Materials. Apigenin-Protac and Apigenin-Protac[Ala] were synthesized as described previously (Lee et al., 2007Go). TCDD was a generous gift from Dr. Stephen H. Safe (Texas A&M University, College Station, TX). [3H]TCDD was obtained from ChemSyn Laboratories (Lenexa, KS). Unless otherwise mentioned, all other chemicals were purchased from Sigma-Aldrich (St. Louis, MO).

Cell Culture. Neonatal primary human keratinocytes (NHKs) were purchased from Cascade Biologics (Portland, OR). The cells were grown in Epilife medium with EDGS (Cascade Biologics) at 37°C and 5% CO2. Murine (Hepa1c1c7) and human hepatoma (HepG2) cells were maintained in Dulbecco's modified Eagle's media with glucose and glutamine (Mediatech, Herndon, VA) supplemented with 10% fetal bovine serum (Invitrogen, Carlsbad, CA) at 37°C and 5% CO2.

Electrophoretic Mobility Shift Assays. The impact of Apigenin-Protac on the AHR/ARNT DNA binding complex formed in cultured cells was determined by pretreating HepG2 cells with Apigenin-Protac for 7 h before the administration of either DMSO (0.1%) or TCDD (1 nM). After a 1-h incubation, the cells were harvested, and nuclear extracts were prepared using the Nucbuster protein extraction kit (Novagen, Madison, WI). Aliquots of the extracts (12 µg) were incubated with salmon sperm DNA (1 µg) and KCl (0.1 M final concentration) at room temperature for 15 min. The samples were then incubated for an additional 15 min at room temperature with the radiolabeled (32P) consensus DRE sequences, (forward) TCGAGCTGGGGGCATTGCGTGACATTAC and (reverse) TCGAGGTATGTCACGC AATGCCCCCAGC, as described previously (Hoagland et al., 2005Go; Puppala et al., 2006Go). After a 15-min incubation, the samples were separated using 4% polyacrylamide nondenaturing electrophoretic gel and 0.5x Tris borate-EDTA (45 mM Tris base, 45 mM boric acid, and 1 mM EDTA, pH 8.0) as the running buffer.

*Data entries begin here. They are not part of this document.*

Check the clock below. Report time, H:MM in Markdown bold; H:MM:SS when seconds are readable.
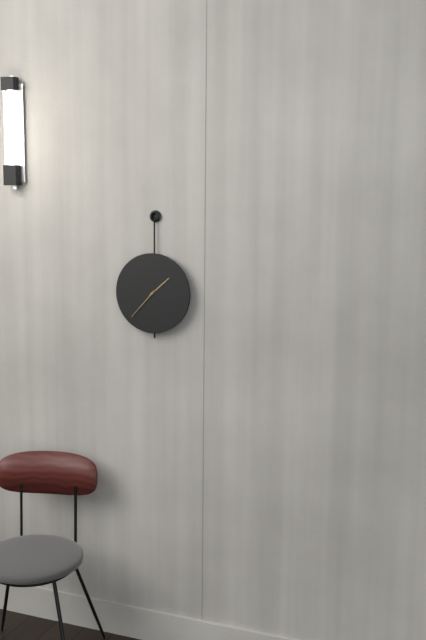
**1:37**
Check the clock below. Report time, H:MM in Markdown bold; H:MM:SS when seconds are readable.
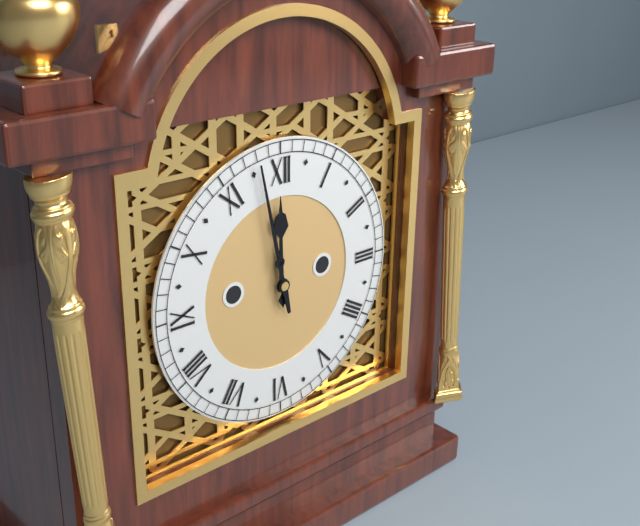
**11:58**
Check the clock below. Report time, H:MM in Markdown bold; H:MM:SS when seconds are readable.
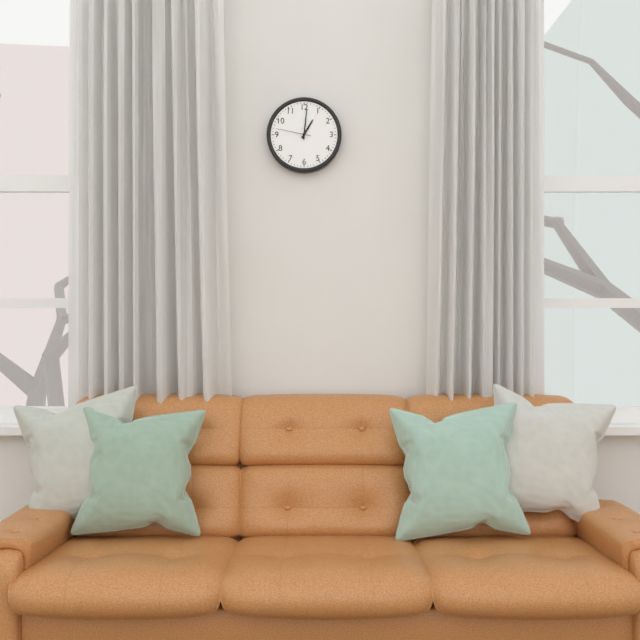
**1:01**
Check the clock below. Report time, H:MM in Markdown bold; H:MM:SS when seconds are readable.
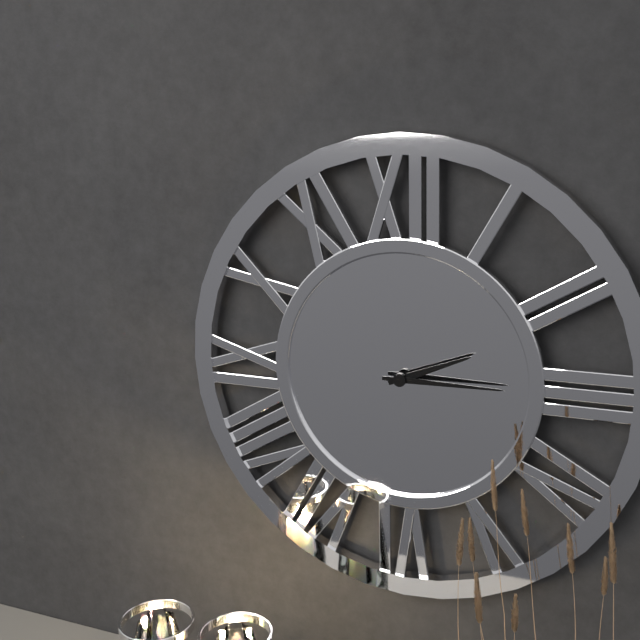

Ligand Binding Assays. Competitive ligand binding assays were performed as described previously (Hoagland et al., 2005Go; Puppala et al., 2006Go) using varying concentration of either apigenin or Apigenin-Protac. The IC50 values were determined using Prism 3.0 (GraphPad Software, San Diego, CA).

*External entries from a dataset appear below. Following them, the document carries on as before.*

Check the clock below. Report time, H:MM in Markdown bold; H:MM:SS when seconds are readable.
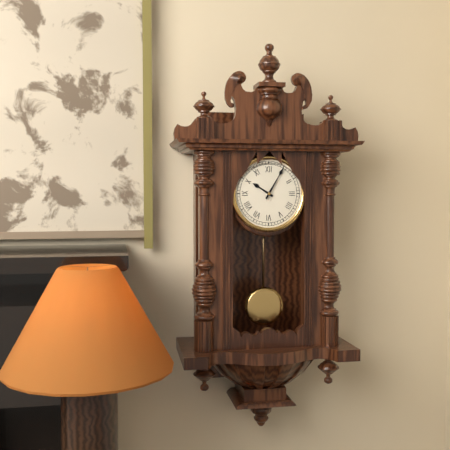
**10:05**
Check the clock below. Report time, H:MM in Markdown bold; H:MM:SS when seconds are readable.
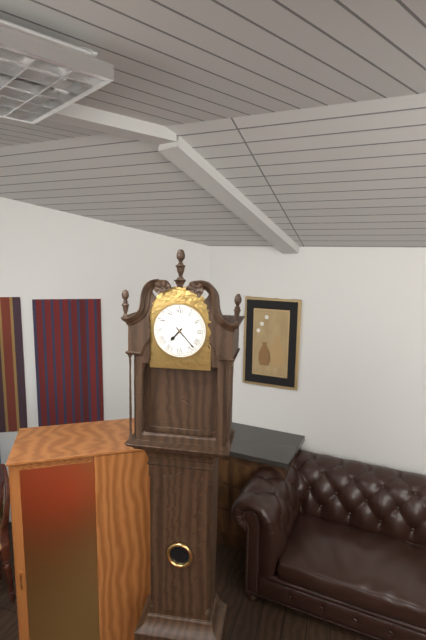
**7:23**
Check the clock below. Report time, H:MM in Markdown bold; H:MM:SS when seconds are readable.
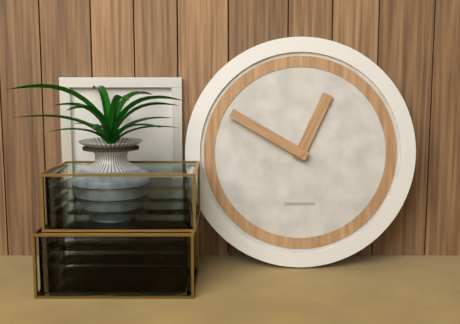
**12:50**
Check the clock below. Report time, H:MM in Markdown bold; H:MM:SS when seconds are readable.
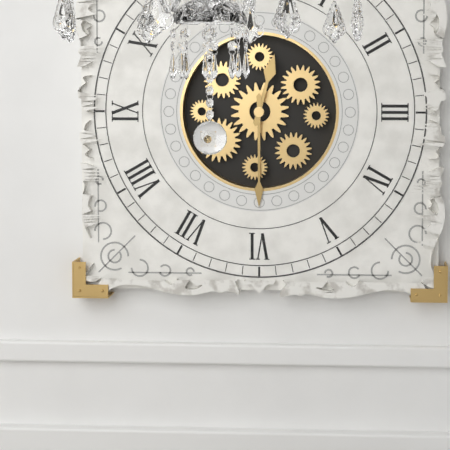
**12:30**
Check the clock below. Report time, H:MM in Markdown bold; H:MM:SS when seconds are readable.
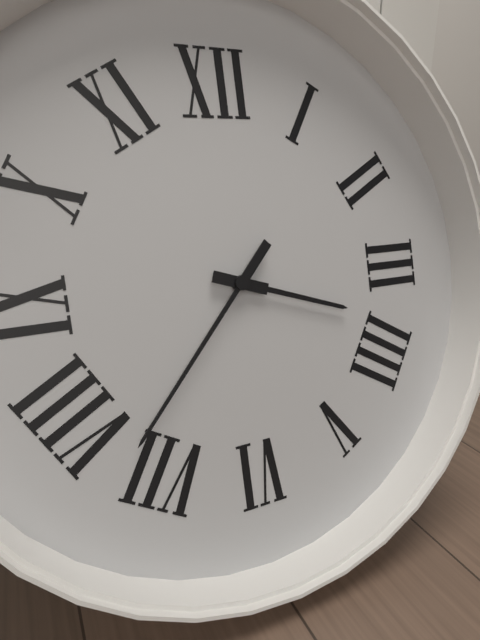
**3:37**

Western Blot Analyses. NHKs were seeded into six-well plates. Once they reached approximately 70% confluence, they were treated with the indicated chemicals for varying time periods as described in the figure legends. The cells were harvested, and the total cellular extracts were prepared using radioimmunoprecipitation assay buffer (50 mM Tris, pH 7.5, 150 mM NaCl, 1% Nonidet P-40, and 0.5% sodium deoxycholate). The protein concentrations were estimated using BCA analysis (Pierce, Rockford, IL). Aliquots of the cellular extracts (approximately 100 µg) were separated using SDS-polyacrylamide gel electrophoresis, and the proteins were transferred to nitrocellulose membranes. After a brief incubation in blocking buffer, the blots were probed using antibodies that recognized AHR (Abcam, Cambridge, MA), CYP1A1 (Santa Cruz Biotechnology, Santa Cruz, CA), and β-actin (Sigma-Aldrich).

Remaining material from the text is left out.